Steve Johansen J.D. ’87, professor of law and director of the legal writing program, says Roberts’ visit came at the perfect time. Students were just finishing their appellate briefs and preparing for their own oral advocacy competition the following week. The classroom discussion Roberts led was consistent with what Johansen had been teaching the entire semester—including a suggestion that students keep their briefs to a minimum. “If you haven’t won the case on the first three arguments, the chances are very slim that you will win on arguments four or five,” Johansen recalls Roberts saying. “Cut them out.”

Aliza Kaplan, associate professor of law, says the day was an incredible experience for her first-year law students, who were also about to embark on their own oral arguments. Roberts’ visit to her class—and the opportunity to watch the evening competition—gave her students “enthusiasm for lawyering and hope that they, too, could reach that high level of advocacy during their time at Lewis & Clark,” she says. “I told my students, ‘Practice, and you certainly can.’”

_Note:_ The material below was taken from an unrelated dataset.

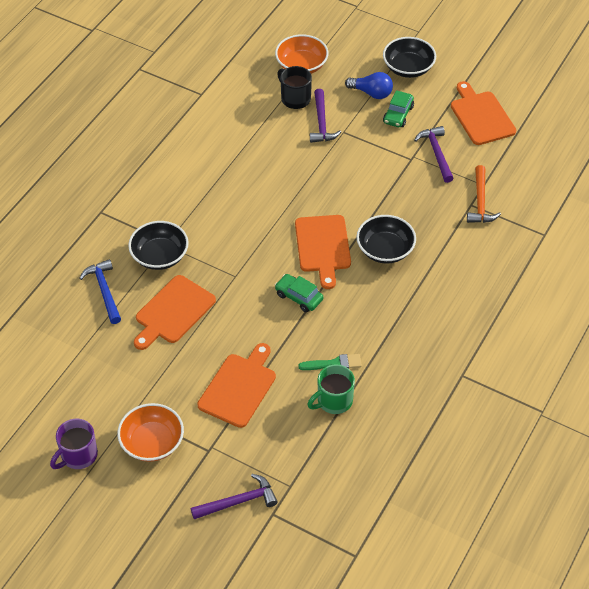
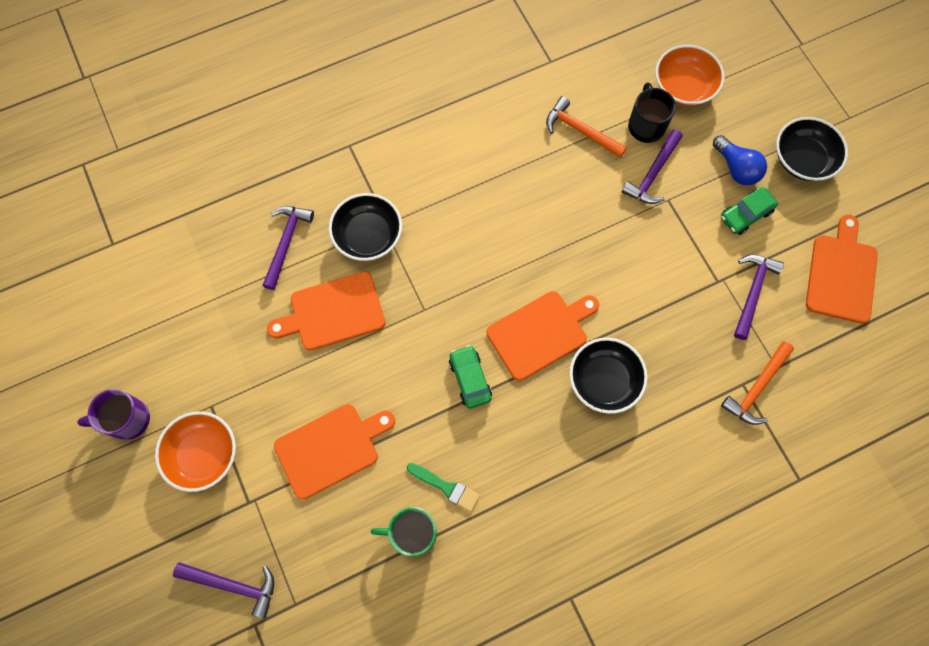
camera: 35 degrees right, 20 degrees up
(104, 290) = (286, 242): blue hammer -> purple hammer
(254, 123) = (580, 130): none -> orange hammer
(323, 247) = (540, 333): orange cutting board -> orange cutting board turned 150 degrees counterclockwise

Alisa Larson-Xu, a student in Kaplan’s legal writing class, recognized Roberts when he walked into the classroom. “I’m pretty sure my jaw dropped, and my face turned bright red,” she says. But once she got over the initial shock, Larson-Xu composed herself and raised her hand to ask Roberts a question. “You don’t get many chances in life to speak directly to the chief justice of the United States.”